14.3. Third Party Agreements; Subordination.

      The Plan Distributions to the various classes of Claims hereunder shall not affect the right of any Person to levy, garnish, attach, or employ any other legal process with respect to such Plan Distributions by reason of any claimed subordination rights or otherwise. All of such rights and any agreements relating thereto shall remain in full force and effect. Plan Distributions under the Plan shall be subject to and modified by any Final Order directing distributions other than as provided in the Plan. The right of the Debtors to seek subordination of any Claim pursuant to section 510 of the Bankruptcy Code is fully reserved, and the treatment afforded any Claim that becomes a Subordinated Claim at any time shall be modified to reflect such subordination.

 
14.4. Exculpation.

      None of the Debtors, or any of their respective, members, officers, directors, employees, agents, representatives, advisors, attorneys, successors and assigns shall be liable for any Cause of Action arising in connection with or out of the administration of the Chapter 11 Cases, pursuit of confirmation of the Plan, the consummation of the Plan, or the administration of the Plan or the property to be distributed under the Plan, except for gross negligence or willful misconduct as determined by Final Order of the Bankruptcy Court, and in all respects shall be entitled to rely upon the advice of counsel and all information provided by other exculpated persons herein without any duty to investigate the veracity or accuracy of such information with respect to their duties and responsibilities under the Plan.

PLAN-28


 

 
14.5. Discharge of Liabilities.

      Except as otherwise provided in the Plan, all holders of Claims and Equity Interests shall be precluded from asserting against the Debtors, the Assets, or any property dealt with under the Plan, any further or other Claim based upon any act or omission, transaction, or other activity of any kind or nature that occurred prior to the Confirmation Date.

 
14.6. Notices.

⁂

> **Parts of the exercise**:
A) Reproduce the text of the bankruptcy plan excerpt between "14.3. Third Party" and "14.4. Exculpation.", inclusive.
B) Answer these questions from the bankruptcy plan excerpt:
(i) Under which section of the Bankruptcy Code is the Debtors' right to seek subordination of a Claim reserved?
(ii) What conduct is excepted from the exculpation in 14.4?
(iii) Claims based on activity that occurred before which date are barred under 14.5?

> **Given entries**:
⁂

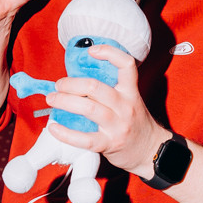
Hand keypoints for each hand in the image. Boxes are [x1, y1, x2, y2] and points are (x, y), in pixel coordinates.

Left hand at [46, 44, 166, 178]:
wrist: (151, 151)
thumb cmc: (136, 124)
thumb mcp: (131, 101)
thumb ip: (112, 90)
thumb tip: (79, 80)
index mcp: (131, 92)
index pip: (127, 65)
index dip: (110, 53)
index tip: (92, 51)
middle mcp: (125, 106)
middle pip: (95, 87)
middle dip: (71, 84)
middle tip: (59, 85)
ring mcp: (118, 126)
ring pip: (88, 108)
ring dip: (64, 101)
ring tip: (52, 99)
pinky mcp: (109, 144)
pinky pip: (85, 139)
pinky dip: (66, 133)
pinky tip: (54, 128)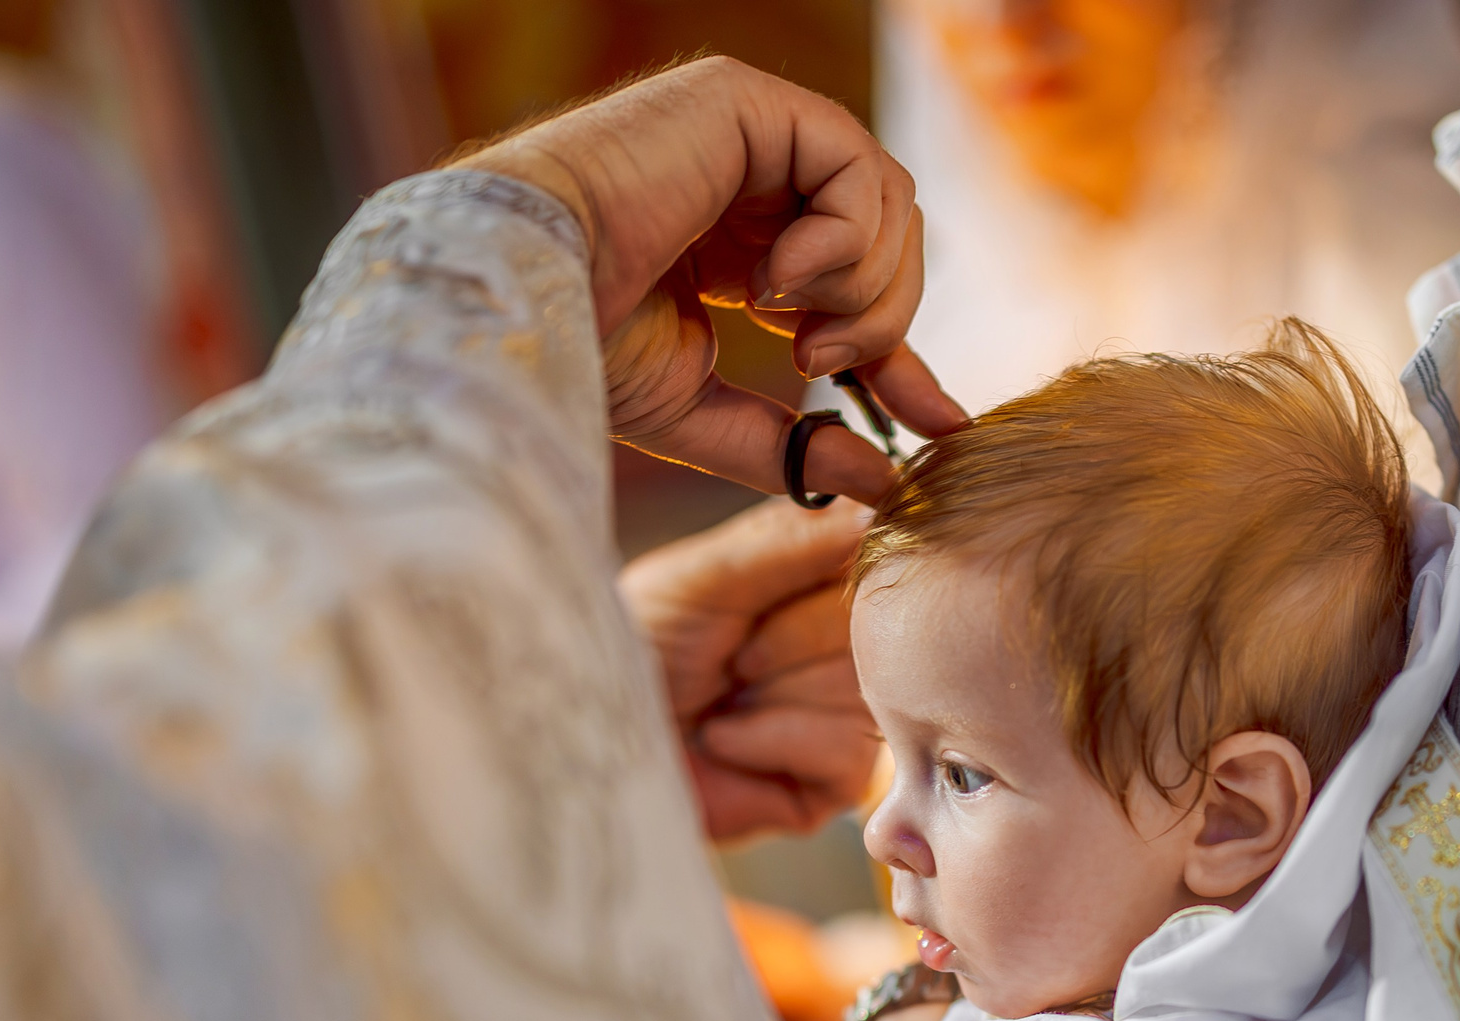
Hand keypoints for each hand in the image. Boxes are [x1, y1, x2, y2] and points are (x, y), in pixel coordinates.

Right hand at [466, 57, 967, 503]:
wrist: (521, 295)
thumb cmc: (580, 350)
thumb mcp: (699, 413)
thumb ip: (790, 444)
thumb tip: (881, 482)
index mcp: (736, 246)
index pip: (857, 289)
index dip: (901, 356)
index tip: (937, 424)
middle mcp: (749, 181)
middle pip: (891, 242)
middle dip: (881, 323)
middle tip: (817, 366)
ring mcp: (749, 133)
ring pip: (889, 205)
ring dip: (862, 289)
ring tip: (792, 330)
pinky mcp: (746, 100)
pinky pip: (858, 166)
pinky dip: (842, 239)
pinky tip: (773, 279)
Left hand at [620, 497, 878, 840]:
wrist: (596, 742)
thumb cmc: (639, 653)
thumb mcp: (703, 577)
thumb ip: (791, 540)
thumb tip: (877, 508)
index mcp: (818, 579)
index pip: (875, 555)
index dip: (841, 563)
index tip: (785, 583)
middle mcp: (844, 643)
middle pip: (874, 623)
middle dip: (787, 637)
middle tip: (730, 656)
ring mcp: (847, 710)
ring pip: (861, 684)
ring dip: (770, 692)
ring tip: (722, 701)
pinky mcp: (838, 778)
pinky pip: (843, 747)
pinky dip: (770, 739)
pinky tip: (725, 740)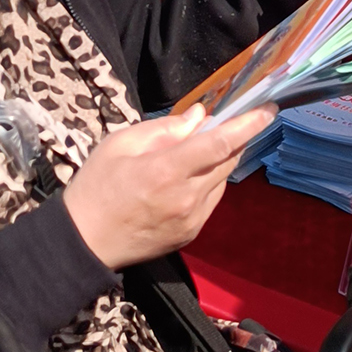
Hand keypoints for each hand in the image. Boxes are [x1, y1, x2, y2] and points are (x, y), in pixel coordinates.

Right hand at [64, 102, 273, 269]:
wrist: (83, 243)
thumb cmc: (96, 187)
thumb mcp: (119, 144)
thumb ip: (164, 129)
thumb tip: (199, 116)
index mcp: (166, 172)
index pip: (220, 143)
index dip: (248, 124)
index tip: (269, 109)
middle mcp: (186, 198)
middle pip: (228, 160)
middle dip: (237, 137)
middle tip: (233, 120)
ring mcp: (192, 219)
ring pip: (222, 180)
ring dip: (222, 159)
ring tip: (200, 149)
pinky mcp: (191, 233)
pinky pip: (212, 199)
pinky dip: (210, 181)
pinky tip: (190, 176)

⁂

> **Task solutions**:
A)
14.3. Third Party Agreements; Subordination.

      The Plan Distributions to the various classes of Claims hereunder shall not affect the right of any Person to levy, garnish, attach, or employ any other legal process with respect to such Plan Distributions by reason of any claimed subordination rights or otherwise. All of such rights and any agreements relating thereto shall remain in full force and effect. Plan Distributions under the Plan shall be subject to and modified by any Final Order directing distributions other than as provided in the Plan. The right of the Debtors to seek subordination of any Claim pursuant to section 510 of the Bankruptcy Code is fully reserved, and the treatment afforded any Claim that becomes a Subordinated Claim at any time shall be modified to reflect such subordination.

 
14.4. Exculpation.

B)
(i) Section 510.
(ii) Gross negligence or willful misconduct as determined by Final Order of the Bankruptcy Court.
(iii) The Confirmation Date.